Repeat each record word for word. Leave nothing out.

───── Material for the task ─────

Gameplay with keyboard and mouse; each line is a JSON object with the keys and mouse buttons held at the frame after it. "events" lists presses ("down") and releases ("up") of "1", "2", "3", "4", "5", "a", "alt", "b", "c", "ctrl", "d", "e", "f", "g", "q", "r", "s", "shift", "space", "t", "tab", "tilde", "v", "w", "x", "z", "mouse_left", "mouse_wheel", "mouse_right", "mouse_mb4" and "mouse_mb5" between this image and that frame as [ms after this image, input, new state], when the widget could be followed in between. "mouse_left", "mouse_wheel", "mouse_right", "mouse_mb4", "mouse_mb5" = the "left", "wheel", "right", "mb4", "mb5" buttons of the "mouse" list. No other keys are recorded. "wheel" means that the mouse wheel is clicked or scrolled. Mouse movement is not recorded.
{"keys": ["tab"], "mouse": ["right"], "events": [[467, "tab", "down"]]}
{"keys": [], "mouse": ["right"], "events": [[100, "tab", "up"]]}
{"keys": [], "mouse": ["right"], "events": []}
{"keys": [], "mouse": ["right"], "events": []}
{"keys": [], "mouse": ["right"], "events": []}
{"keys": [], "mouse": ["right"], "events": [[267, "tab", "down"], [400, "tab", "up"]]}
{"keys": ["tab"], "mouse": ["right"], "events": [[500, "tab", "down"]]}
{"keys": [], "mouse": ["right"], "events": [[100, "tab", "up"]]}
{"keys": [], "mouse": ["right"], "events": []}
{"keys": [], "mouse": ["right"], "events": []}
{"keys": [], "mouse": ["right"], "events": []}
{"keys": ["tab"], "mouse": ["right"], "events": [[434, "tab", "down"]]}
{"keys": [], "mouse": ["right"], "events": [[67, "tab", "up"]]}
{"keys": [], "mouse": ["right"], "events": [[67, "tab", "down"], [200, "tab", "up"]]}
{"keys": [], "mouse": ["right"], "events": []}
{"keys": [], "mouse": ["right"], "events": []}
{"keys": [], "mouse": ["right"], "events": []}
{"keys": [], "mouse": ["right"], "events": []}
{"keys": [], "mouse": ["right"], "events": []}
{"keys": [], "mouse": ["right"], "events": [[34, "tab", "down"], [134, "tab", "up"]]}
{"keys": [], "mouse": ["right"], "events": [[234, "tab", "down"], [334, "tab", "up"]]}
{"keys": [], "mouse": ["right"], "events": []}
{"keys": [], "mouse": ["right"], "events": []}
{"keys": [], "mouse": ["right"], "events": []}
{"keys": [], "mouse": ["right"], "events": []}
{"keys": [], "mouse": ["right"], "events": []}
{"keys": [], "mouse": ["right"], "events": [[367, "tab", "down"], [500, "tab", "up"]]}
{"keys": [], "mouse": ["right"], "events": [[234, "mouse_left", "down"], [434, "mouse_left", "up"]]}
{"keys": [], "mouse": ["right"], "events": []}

─────

- **Finished exercise**
Gameplay with keyboard and mouse; each line is a JSON object with the keys and mouse buttons held at the frame after it. "events" lists presses ("down") and releases ("up") of "1", "2", "3", "4", "5", "a", "alt", "b", "c", "ctrl", "d", "e", "f", "g", "q", "r", "s", "shift", "space", "t", "tab", "tilde", "v", "w", "x", "z", "mouse_left", "mouse_wheel", "mouse_right", "mouse_mb4" and "mouse_mb5" between this image and that frame as [ms after this image, input, new state], when the widget could be followed in between. "mouse_left", "mouse_wheel", "mouse_right", "mouse_mb4", "mouse_mb5" = the "left", "wheel", "right", "mb4", "mb5" buttons of the "mouse" list. No other keys are recorded. "wheel" means that the mouse wheel is clicked or scrolled. Mouse movement is not recorded.
{"keys": ["tab"], "mouse": ["right"], "events": [[467, "tab", "down"]]}
{"keys": [], "mouse": ["right"], "events": [[100, "tab", "up"]]}
{"keys": [], "mouse": ["right"], "events": []}
{"keys": [], "mouse": ["right"], "events": []}
{"keys": [], "mouse": ["right"], "events": []}
{"keys": [], "mouse": ["right"], "events": [[267, "tab", "down"], [400, "tab", "up"]]}
{"keys": ["tab"], "mouse": ["right"], "events": [[500, "tab", "down"]]}
{"keys": [], "mouse": ["right"], "events": [[100, "tab", "up"]]}
{"keys": [], "mouse": ["right"], "events": []}
{"keys": [], "mouse": ["right"], "events": []}
{"keys": [], "mouse": ["right"], "events": []}
{"keys": ["tab"], "mouse": ["right"], "events": [[434, "tab", "down"]]}
{"keys": [], "mouse": ["right"], "events": [[67, "tab", "up"]]}
{"keys": [], "mouse": ["right"], "events": [[67, "tab", "down"], [200, "tab", "up"]]}
{"keys": [], "mouse": ["right"], "events": []}
{"keys": [], "mouse": ["right"], "events": []}
{"keys": [], "mouse": ["right"], "events": []}
{"keys": [], "mouse": ["right"], "events": []}
{"keys": [], "mouse": ["right"], "events": []}
{"keys": [], "mouse": ["right"], "events": [[34, "tab", "down"], [134, "tab", "up"]]}
{"keys": [], "mouse": ["right"], "events": [[234, "tab", "down"], [334, "tab", "up"]]}
{"keys": [], "mouse": ["right"], "events": []}
{"keys": [], "mouse": ["right"], "events": []}
{"keys": [], "mouse": ["right"], "events": []}
{"keys": [], "mouse": ["right"], "events": []}
{"keys": [], "mouse": ["right"], "events": []}
{"keys": [], "mouse": ["right"], "events": [[367, "tab", "down"], [500, "tab", "up"]]}
{"keys": [], "mouse": ["right"], "events": [[234, "mouse_left", "down"], [434, "mouse_left", "up"]]}
{"keys": [], "mouse": ["right"], "events": []}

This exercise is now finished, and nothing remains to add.